De acordo com o médico, identidade de gênero é uma questão interna, pessoal e individual. “Ninguém aprende a ter uma identidade, a pessoa simplesmente sente como ela se percebe”, comenta Medici. Para o médico, o termo “transgênero” é um guarda-chuva que engloba pessoas que não se identificam com o gênero atribuído ao nascimento, que consta no registro de identidade. Elas podem se identificar com o gênero oposto, com o mesmo gênero ou com nenhum dos dois. “Dentro desse guarda-chuva está o transsexual, que é o indivíduo que busca uma transição social do masculino para o feminino (ou vice-versa) e que, em muitos casos, busca intervenções para se adequar ou se aproximar do gênero que ele se sente pertencente, seja por meio de tratamento hormonal, vestimentas ou até cirurgia de redesignação. Mas fazer cirurgia não significa que os problemas serão resolvidos”, alerta.

Um estudo realizado em 2015 pelo Centro Nacional pela Igualdade de Transgêneros revelou que 40% das pessoas que se identificam como transgêneros tentaram suicídio – índice quatro vezes maior se comparado com o restante da população. A professora livre-docente da Faculdade de Medicina da USP, coordenadora do programa de capacitação de profissionais para o tratamento de transsexuais, Dra. Elaine Frade Costa, e o endocrinologista membro do GPSEX que atuou no Centro de Pesquisa e Atendimento à Transsexuais e Travestis na Secretaria de Saúde do Paraná, Dr. Emerson Cestari Marino, ressaltaram a importância de um tratamento multidisciplinar. “Quando o tratamento é periódico e envolve toda uma equipe médica, o trans sente a preocupação e todo o cuidado do médico com eles, há uma queda no índice de suicídio. Por isso na importância de se consultar com psicólogos que ajudem na transição, aceitação e que preparem a pessoa para as mudanças e todo o preconceito que podem ser sofrido”, comenta Elaine.

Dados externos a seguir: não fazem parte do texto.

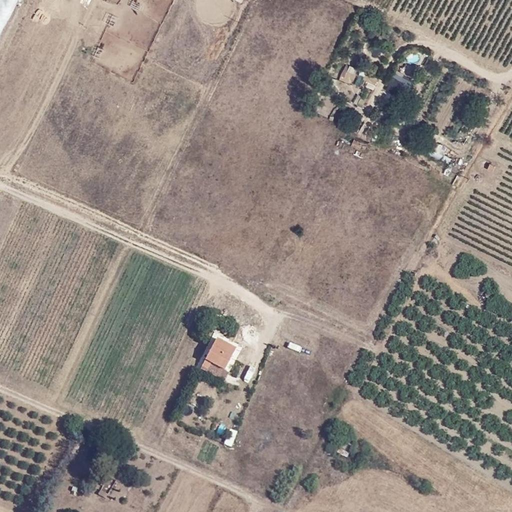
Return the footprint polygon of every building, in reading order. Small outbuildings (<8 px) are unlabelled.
[(0,0),(0,34),(17,0),(0,0)] [(360,72),(357,84),(374,88),(377,76),(360,72)] [(497,85),(508,93),(510,89),(500,81),(497,85)] [(360,108),(365,101),(358,95),(352,101),(360,108)] [(352,145),(360,148),(363,142),(355,138),(352,145)] [(218,368),(230,346),(217,339),(203,367),(208,370),(211,364),(218,368)] [(227,428),(223,445),(233,447),(236,430),(227,428)]
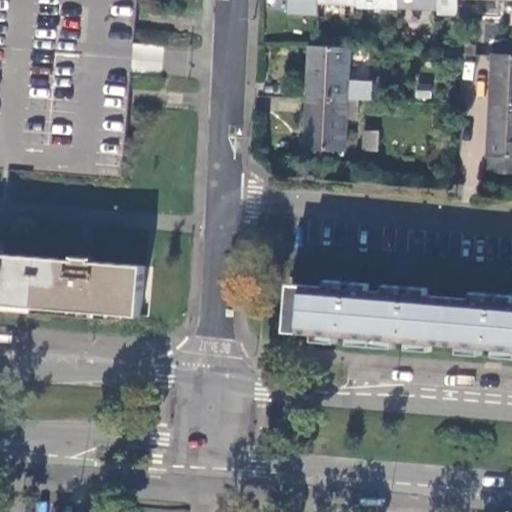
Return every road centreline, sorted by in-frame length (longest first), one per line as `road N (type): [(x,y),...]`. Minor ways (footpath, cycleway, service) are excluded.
road 1 (secondary): [(207,456),(511,489)]
road 2 (secondary): [(511,411),(210,382)]
road 3 (residential): [(511,213),(219,196)]
road 4 (secondary): [(210,382),(0,360)]
road 5 (secondary): [(0,437),(106,434),(159,439),(207,456)]
road 6 (residential): [(229,0),(219,196)]
road 7 (residential): [(219,196),(210,382)]
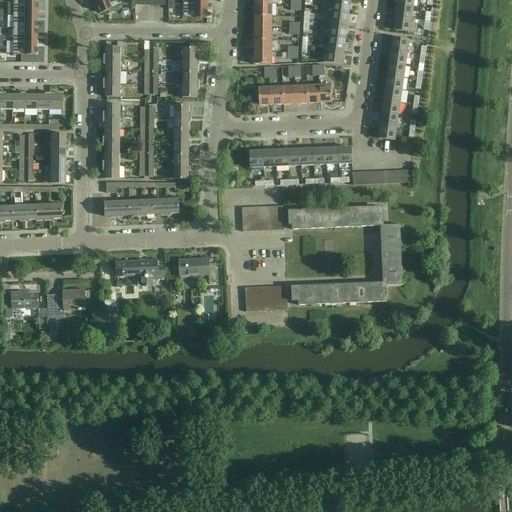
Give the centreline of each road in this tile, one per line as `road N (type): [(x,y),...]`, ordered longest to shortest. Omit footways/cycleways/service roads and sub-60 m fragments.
road 1 (residential): [(214,128),(349,123),(373,0)]
road 2 (residential): [(87,245),(200,240),(214,128)]
road 3 (residential): [(505,331),(511,148)]
road 4 (residential): [(79,244),(81,74)]
road 5 (residential): [(87,245),(87,275),(2,278),(1,245)]
road 6 (residential): [(227,34),(84,31)]
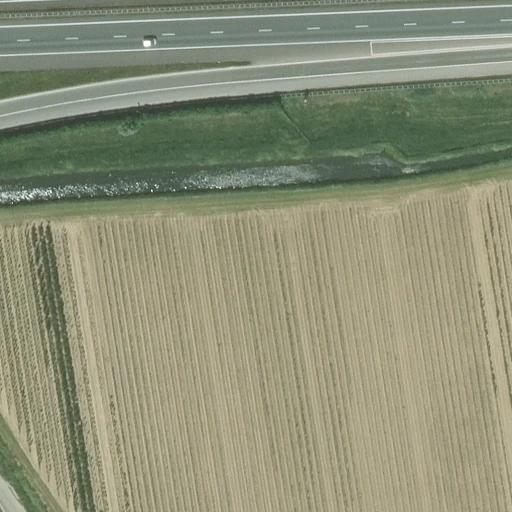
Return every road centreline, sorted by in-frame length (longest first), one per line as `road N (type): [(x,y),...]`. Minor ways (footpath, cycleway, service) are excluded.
road 1 (motorway): [(0,113),(144,85),(511,49)]
road 2 (motorway): [(0,42),(511,21)]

Segundo artigo publicado na revista The Lancet, os riscos de suicídio nesta população estão diretamente relacionado à violência e discriminação. Para a presidente da SBEM-PR, Dra. Silmara Aparecida Oliveira Leite, o principal passo para essas questões é acabar com o preconceito. “Precisamos mudar o julgamento da sociedade sobre as pessoas que não se identificam com o gênero de nascimento por não se tratar de escolha e para evitar a violência sofrida por estas pessoas – em especial por parte de familiares”, disse Silmara.